Человеческому сознанию было бы достаточно вполовину меньше той порции иномирности, да, пожалуй, хватило бы и четвертушки, и осьмушки, уж в этом-то мы смогли убедиться. Рождающаяся на наших глазах цивилизация хуматонов (так мы позволим себе назвать новый редуцированный тип субъектности) и есть сбывающийся кошмар Достоевского, и она уже демонстрирует потрясающие успехи в этом направлении. Хуматон вроде тот же человек, и даже, в отличие от подпольного человека, он куда честнее, искреннее, предсказуемее и, как бы это сказать, незатейливее. Это человек, который уже не так широк, его удалось обузить, операция увенчалась полным успехом. Он, хуматон, избавлен от несчастного сознания и потому в принципе счастлив. Беда, однако, в том, что есть счастье огурца и минерала, счастье наших домашних питомцев, например, счастливая собачья преданность, в которой не приходится ни разу усомниться. Что же значит для человека быть счастливым таким счастьем, тем более что, как выяснилось, это возможно, достаточно лишь обузить? Но обузить как следует, безоговорочно, не просто подавив очаг дикости и загнав его в подполье, где подпольный человек непременно оповестит о себе, – да и доктор Фрейд очень рекомендует туда заглядывать. Нет уж, обузить так обузить, устранив следы разрыва в новом прозрачном психологическом континууме.
Рассмотрению этой проблемы и посвящены романы Достоевского, во всяком случае, их важнейшие линии.
Ключевым моментом является содержание «избыточной» половины, вопрос о том, что же находится на обратной стороне Луны нашей психики. Существует несколько традиций описания этой избыточной иномирности. Одну из них представляют учителя жизни. Те из них, кто не является адептом Просвещения, любят поговорить о духовном, о возвышенном, о добродетели, словом, специализируются в жанре нравоучительной беседы (адепты Просвещения трактуют о том же самом, только используя термины «прогресс» и «гуманность»). У Достоевского они всегда проводники фальши (в отличие от Толстого) – можно вспомнить Верховенского-старшего или Фому Опискина, но чаще всего такая нравоучительность исходит из анонимного источника.
Во-вторых, Кант. Он благоразумно ограничивается в своем императиве формальной составляющей, императивным требованием автономности практического разума, и был бы еще благоразумнее, если бы удержался от бюргерской подкладки своего «морального закона», от идеала честного чиновника, несомненно являющегося прародителем и современных активистов, и грядущих хуматонов.

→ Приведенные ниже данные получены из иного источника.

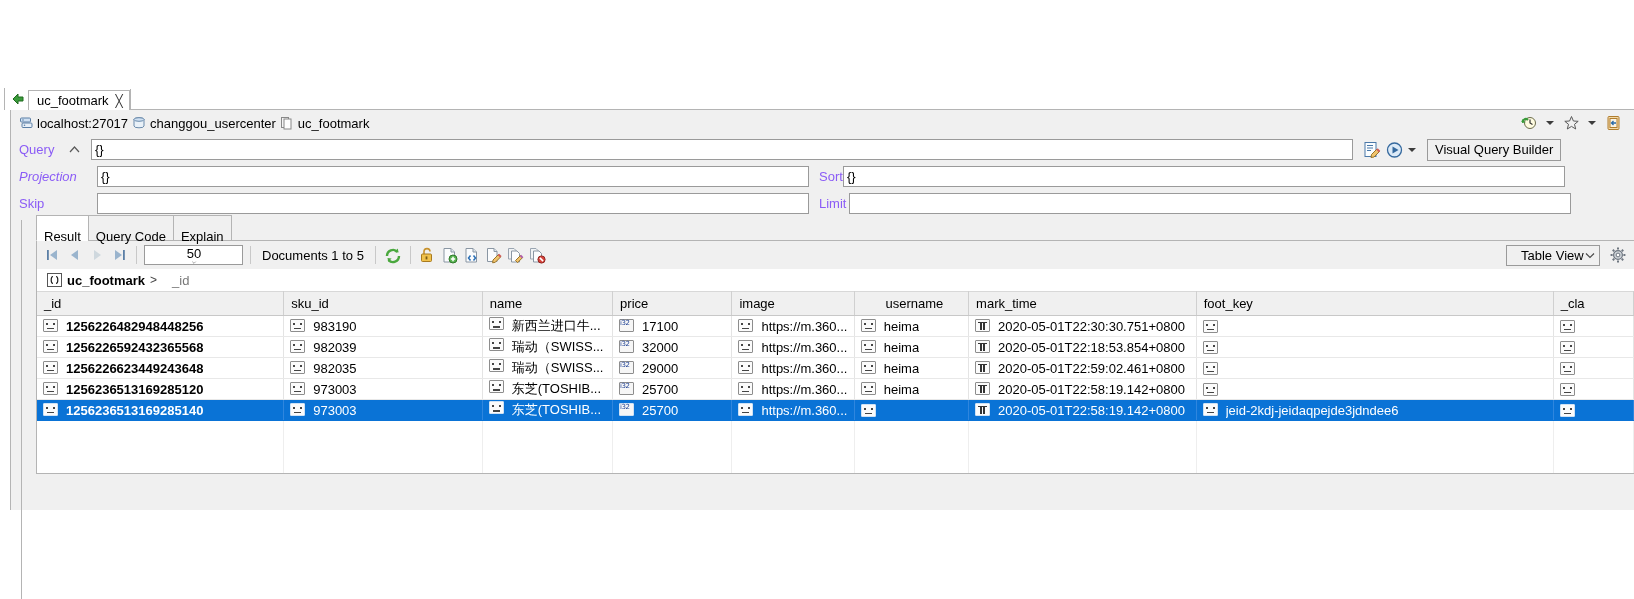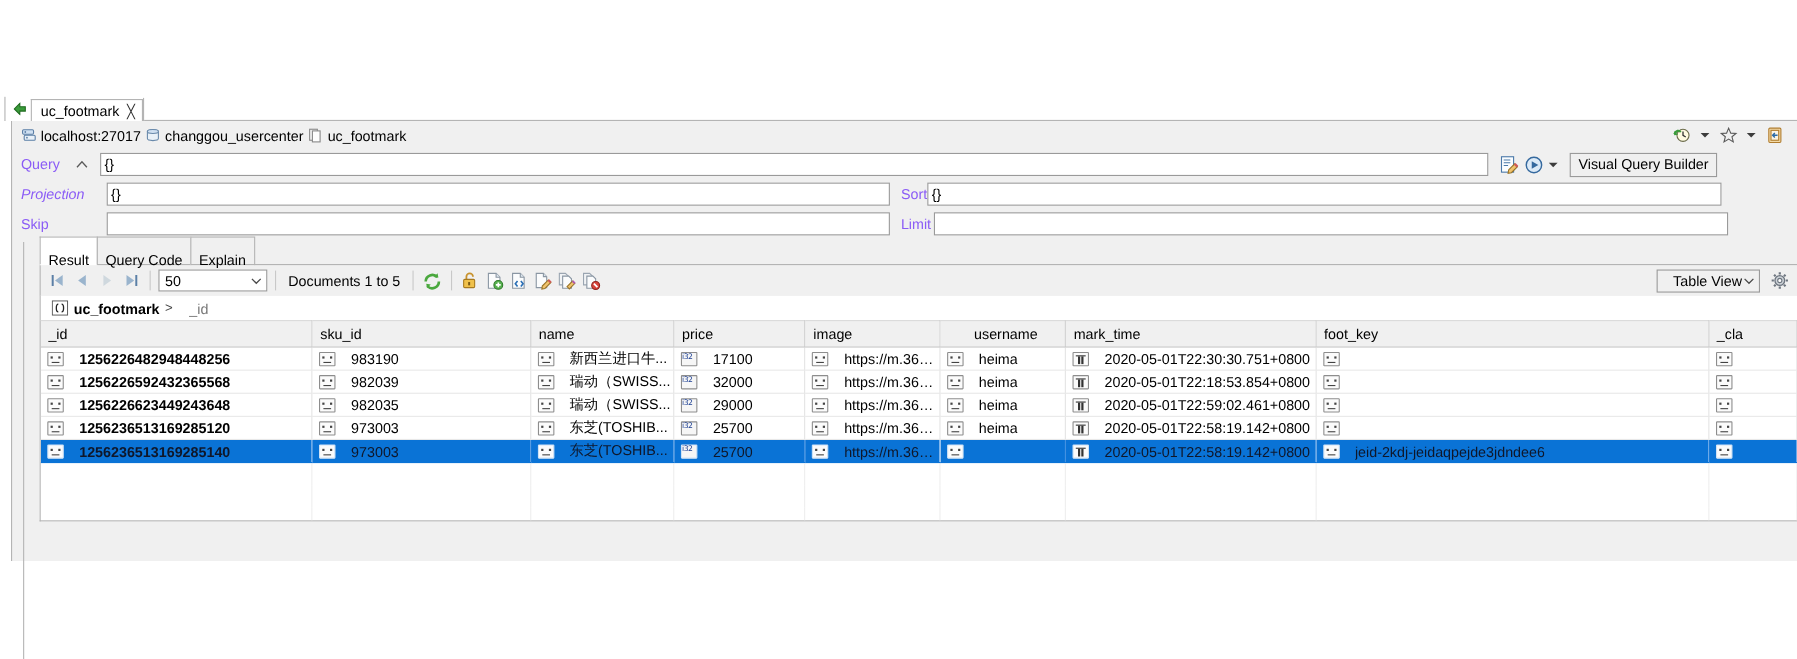--- a/index.html
+++ b/index.html
@@ -174,6 +174,7 @@
     display: flex; align-items: center; justify-content: space-between;
     padding: 0 4px 0 5px;
     font-size: 13px;
+    flex-direction: column;
   }
   #doc-count { font-size: 13px; padding: 0 4px; }
   #result-toolbar .spacer { flex: 1; }

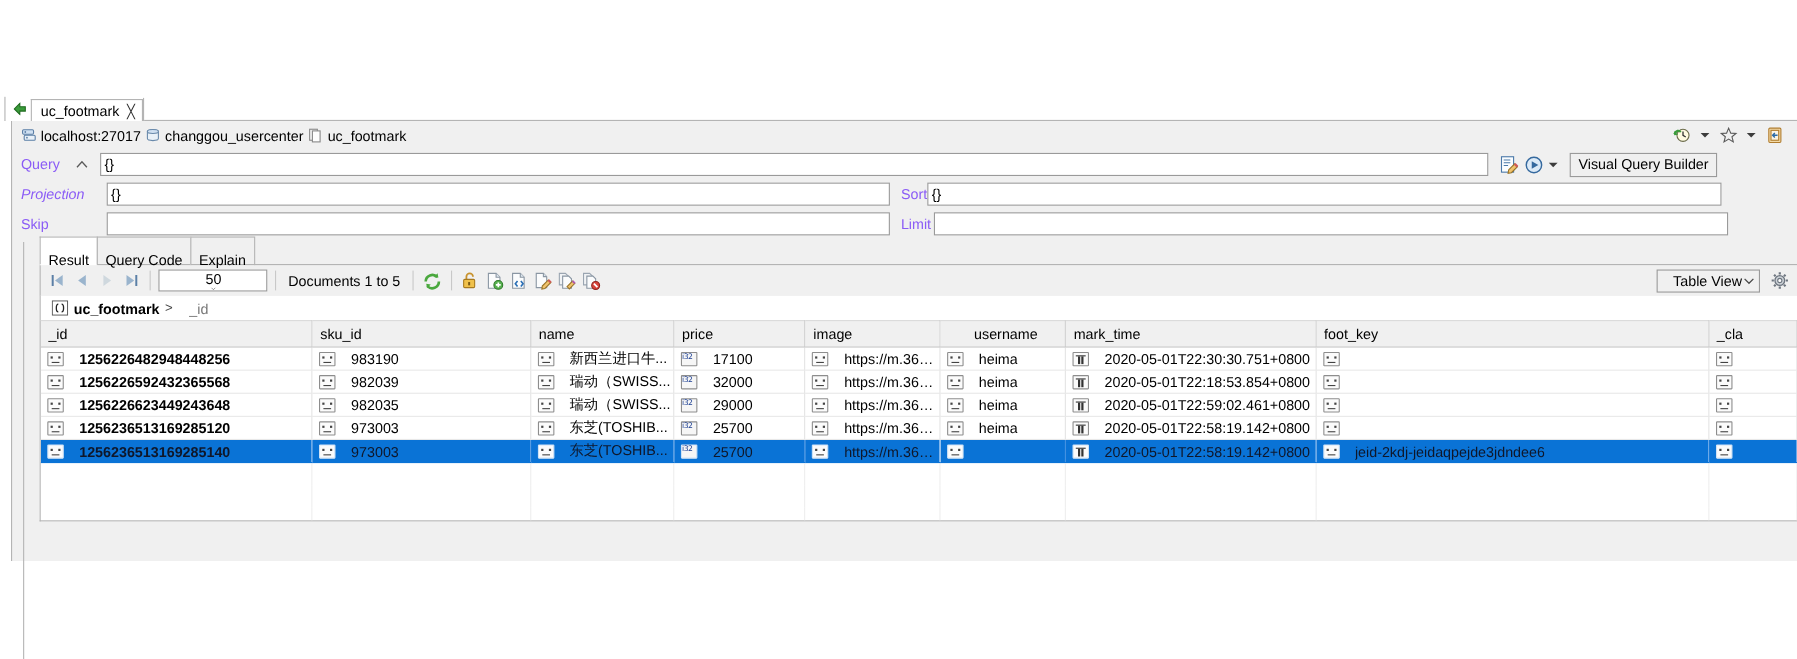--- a/index.html
+++ b/index.html
@@ -246,7 +246,7 @@
     border-right-color: #2f86de;
     border-bottom-color: #0a73d6;
   }
-  td .cellbox { display: flex; align-items: center; gap: 14px; }
+  td .cellbox { display: flex; align-items: flex-start; gap: 8px; }
   td .celltext { overflow: hidden; text-overflow: ellipsis; white-space: nowrap; }
   td.id-cell .celltext { font-weight: bold; }
 

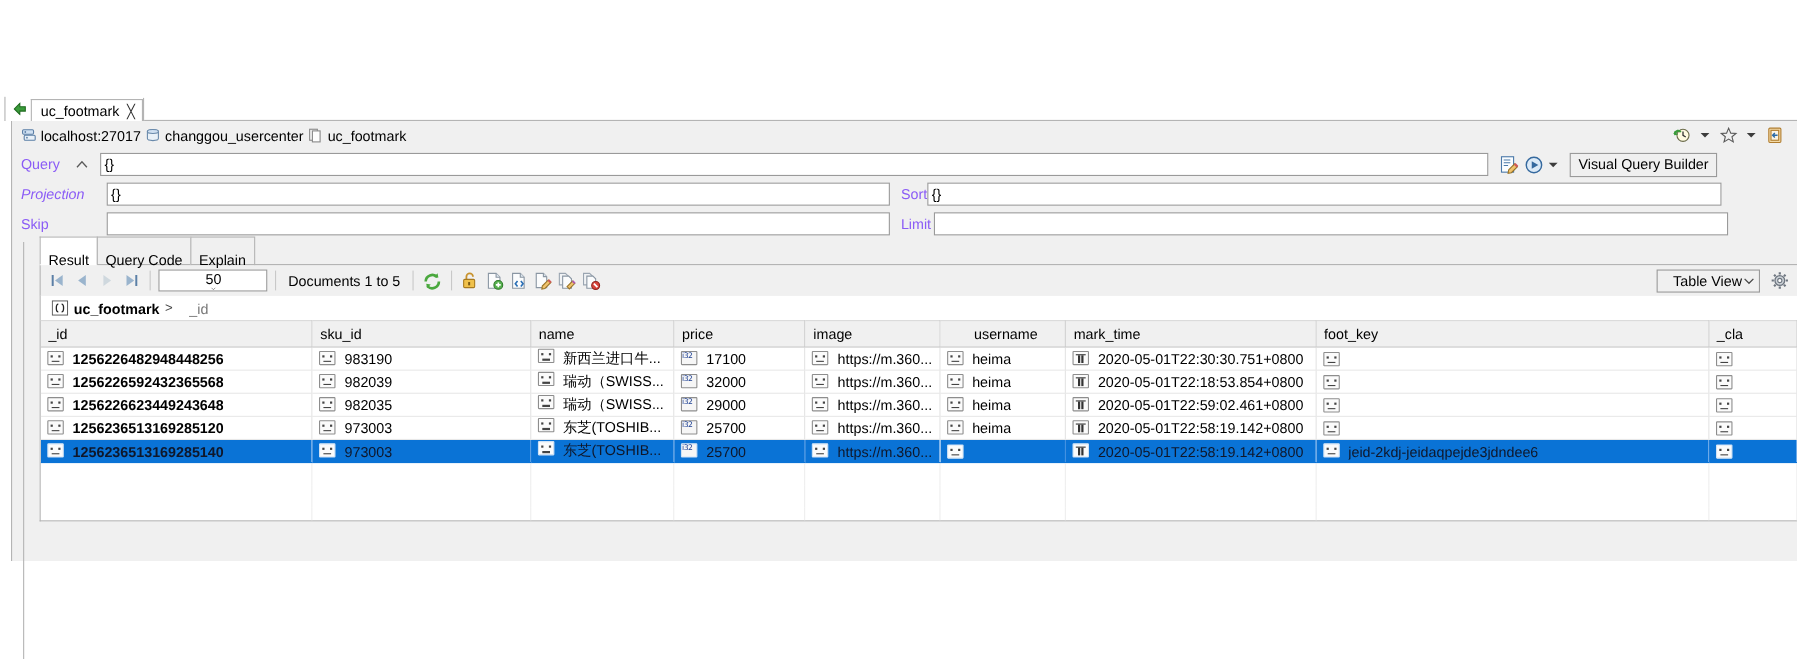--- a/index.html
+++ b/index.html
@@ -242,7 +242,7 @@
   }
   table.grid tr.selected td {
     background: #0a73d6;
-    color: #0f172a;
+    color: #ffffff;
     border-right-color: #2f86de;
     border-bottom-color: #0a73d6;
   }

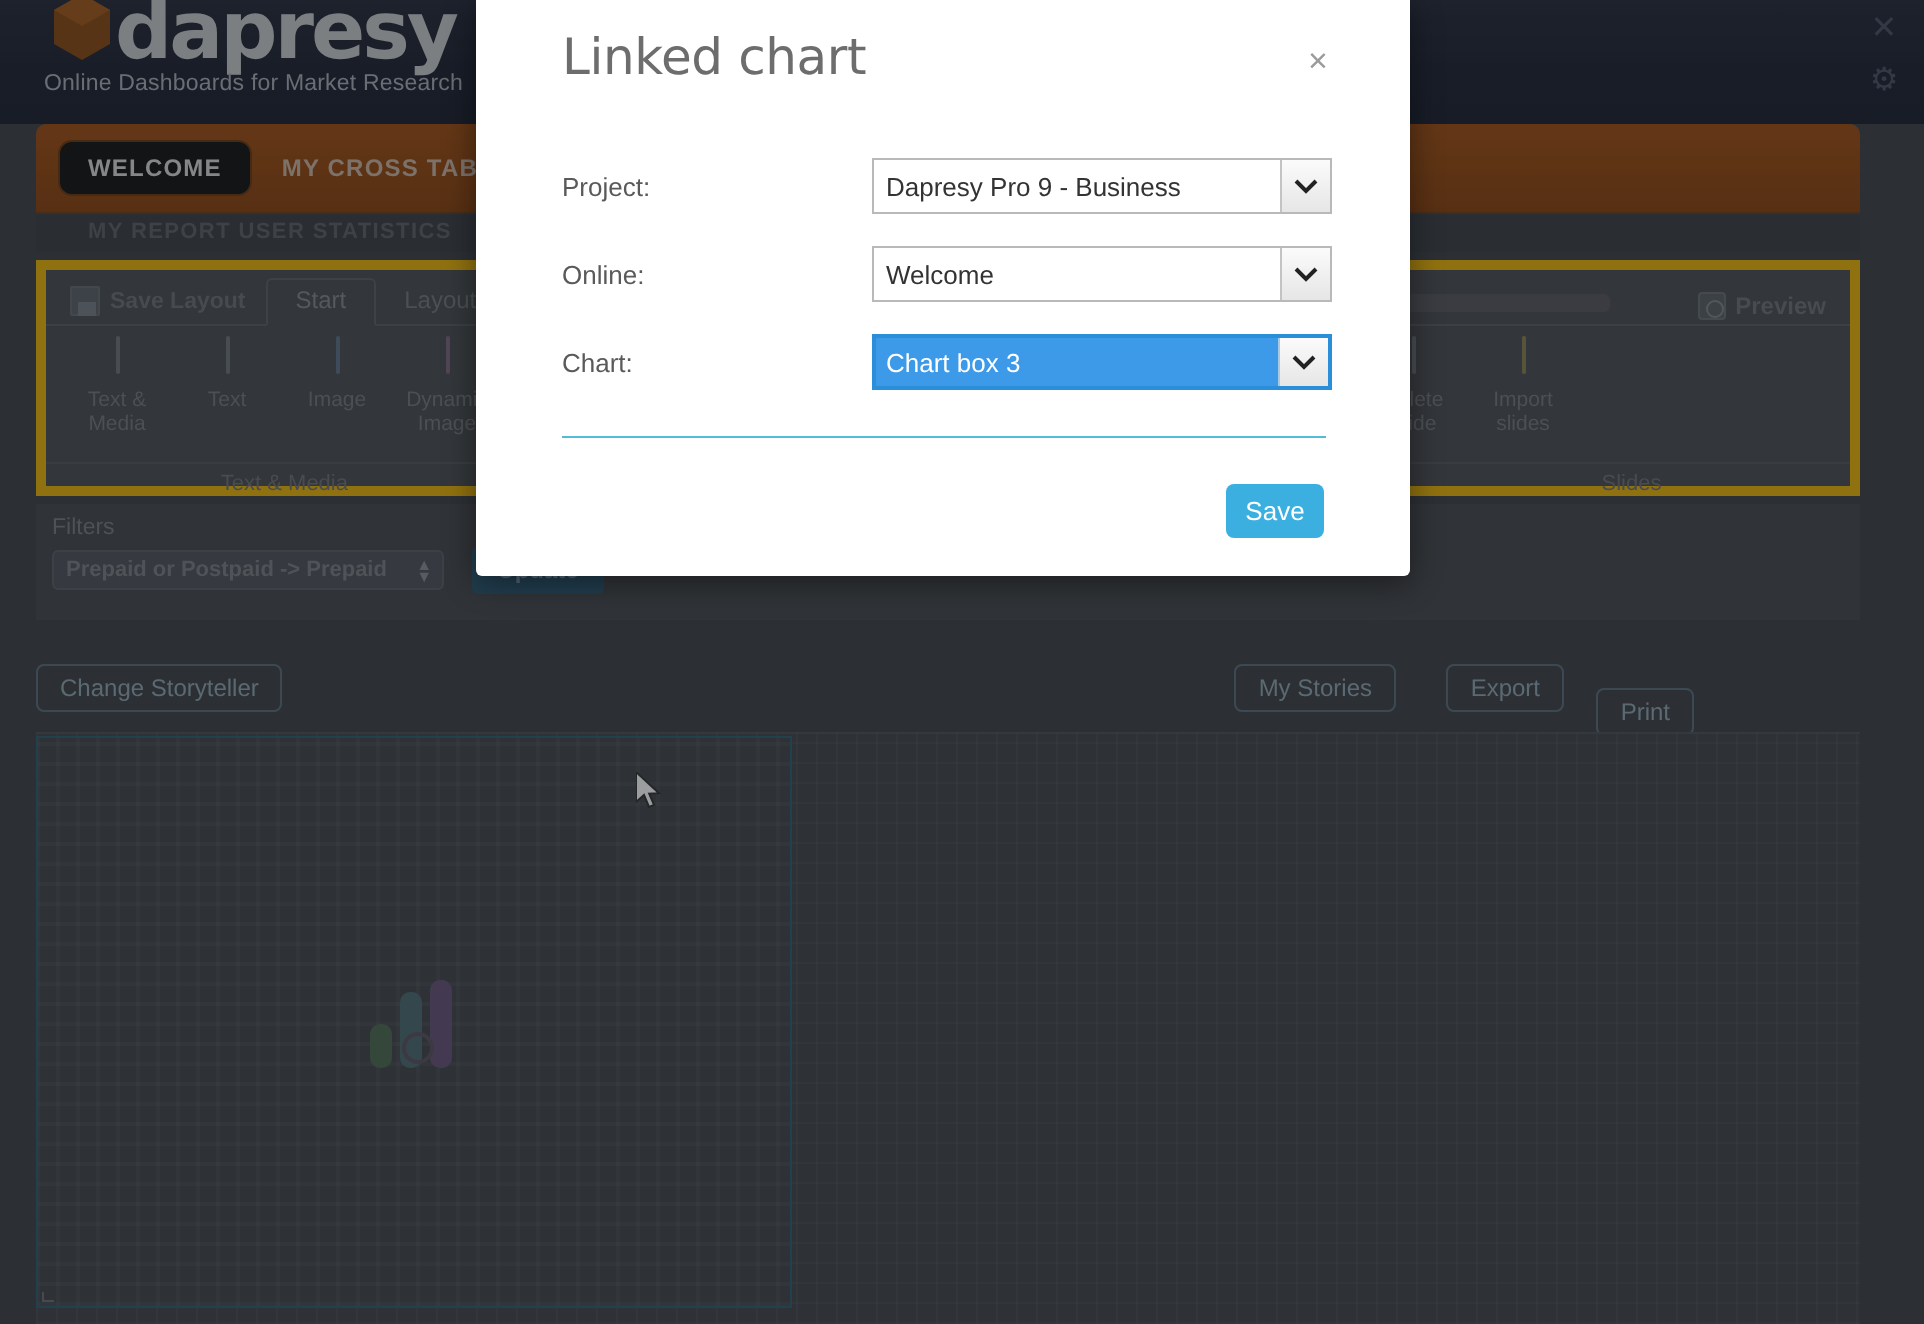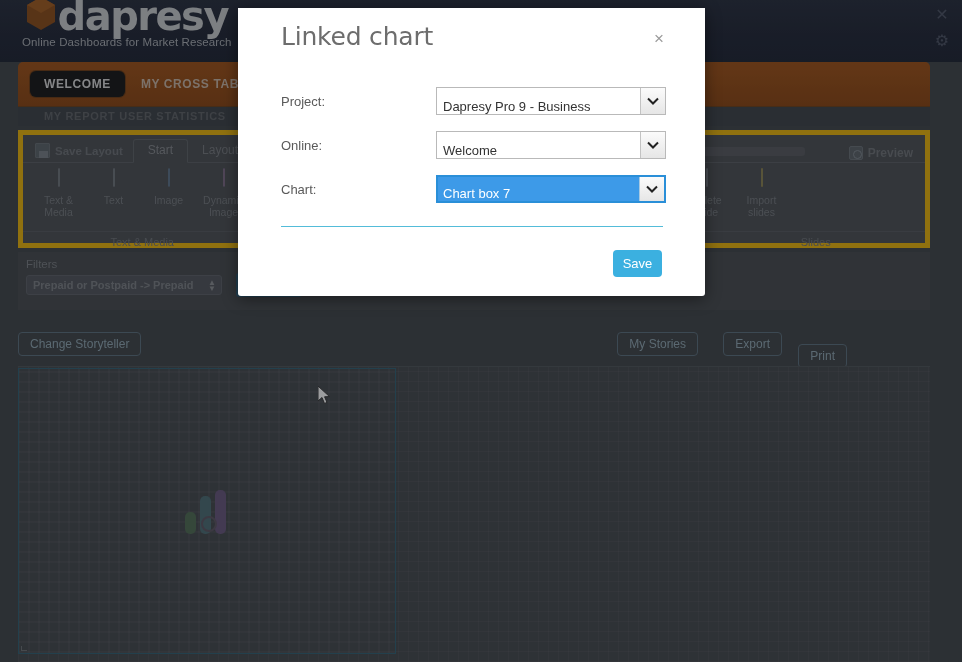--- a/index.html
+++ b/index.html
@@ -223,7 +223,7 @@
 
   
   .modal {
-    position: absolute; left: 238px; top: 8px; width: 467px; height: 288px;
+    position: absolute; left: 238px; top: 0; width: 467px; height: 288px;
     background: #ffffff; z-index: 60;
     box-shadow: 0 3px 16px rgba(0,0,0,.45);
     border-radius: 0 0 3px 3px;

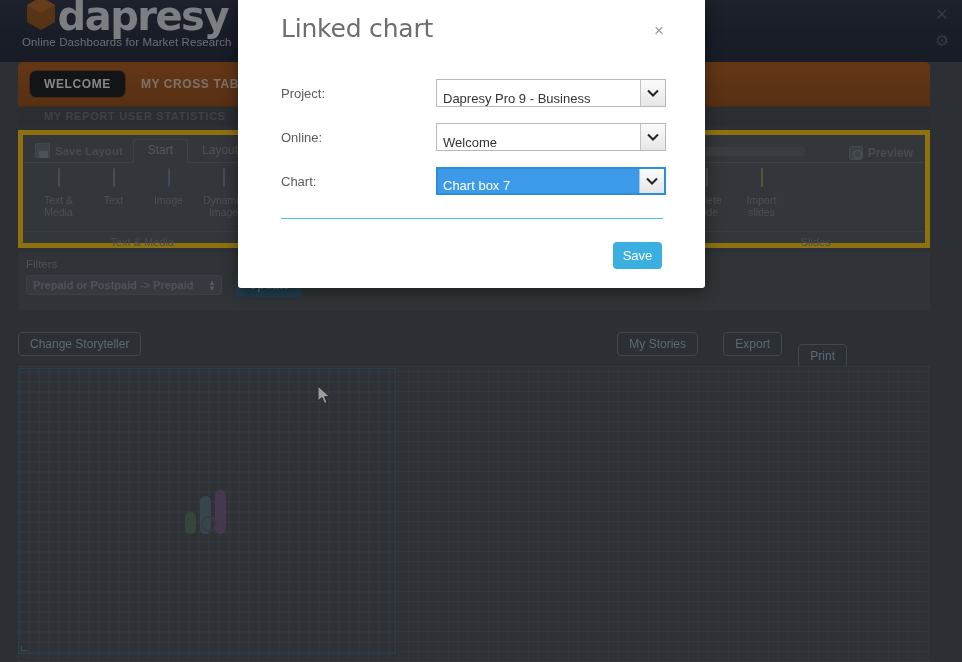--- a/index.html
+++ b/index.html
@@ -250,7 +250,7 @@
   }
   .sel {
     width: 230px; height: 28px; position: relative;
-    border: 1px solid #b9b9b9; background: #ffffff; display: flex; align-items: flex-end;
+    border: 1px solid #b9b9b9; background: #ffffff; display: flex; align-items: center;
   }
   .sel .val {
     flex: 1; font-size: 13px; color: #333; padding-left: 6px;

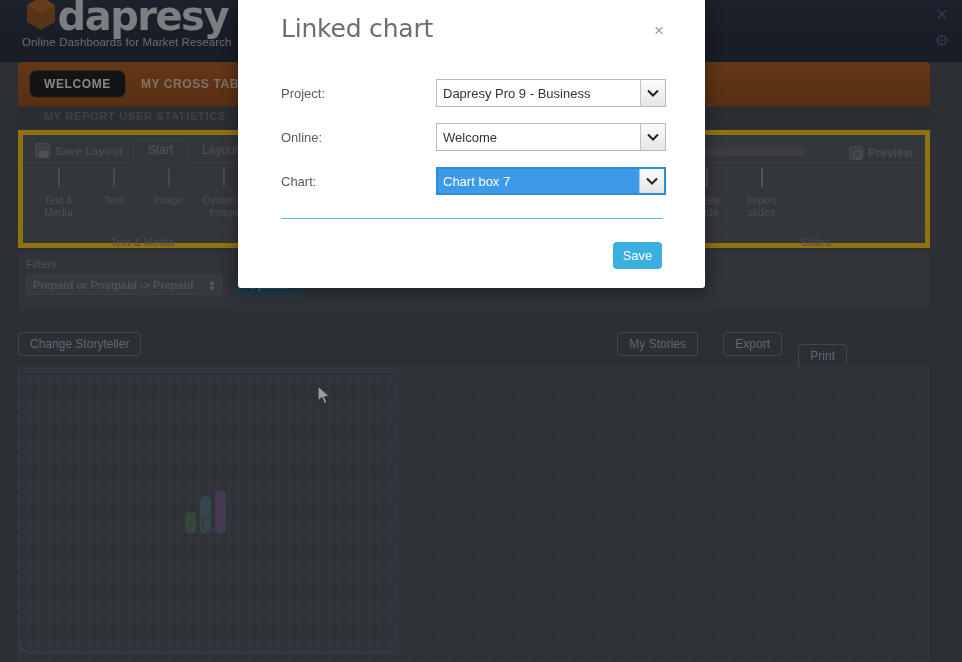--- a/index.html
+++ b/index.html
@@ -440,7 +440,7 @@
     <div class="form-row row3">
       <span class="frm-label">Chart:</span>
       <div class="sel focused">
-        <span class="val">Chart box 7</span>
+        <span class="val">Chart box 3</span>
         <span class="arrow">
           <svg width="12" height="8" viewBox="0 0 12 8">
               <path d="M1 1.5 L6 6.5 L11 1.5" fill="none" stroke="#222" stroke-width="2"></path>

В-третьих, Ницше, разумеется, не упустивший случая поиздеваться над благонравием этих самых кантовских императивов, он ближе всего к Достоевскому, он во многих случаях на стороне Достоевского – и тем важнее принципиальные различия.
Подполье, откуда пишут записки, это, безусловно, территория рессентимента, и мы помним характеристику подобного состояния, даваемую немецким философом: здесь все с двойным дном, с маскирующей подкладкой, повсюду змей-уроборос, кусающий собственный хвост. Ницше не жалеет красок, чтобы описать этот жалкий, изолгавшийся мир двоедушия: какое же презрение он должен вызывать у господина? Но Достоевский оказывается еще более внимательным исследователем этого теневого, подпольного мира. Он замечает в заброшенной второй половине сознания не только корыстолюбие и малодушие, их-то и в первой половине хватает, но и такую дрянь, которая перебивает и корыстолюбие, и малодушие; здесь Достоевский оказывается преемником Гоголя. Это мир, «полный мухоедства», и что самое удивительное, он способен определить любой человеческий поступок в модусе бытия вопреки. Имеется в виду, что такому поступку не предшествует никакой синтез опыта в смысле Канта; вместо этого ему может предшествовать, например, алкоголь, но как раз в качестве средства, разрушающего или приостанавливающего предсказуемое единство опыта. Со стороны здравого смысла соответствующие разрывы континуума оцениваются как причуда, дурь, как «заскок».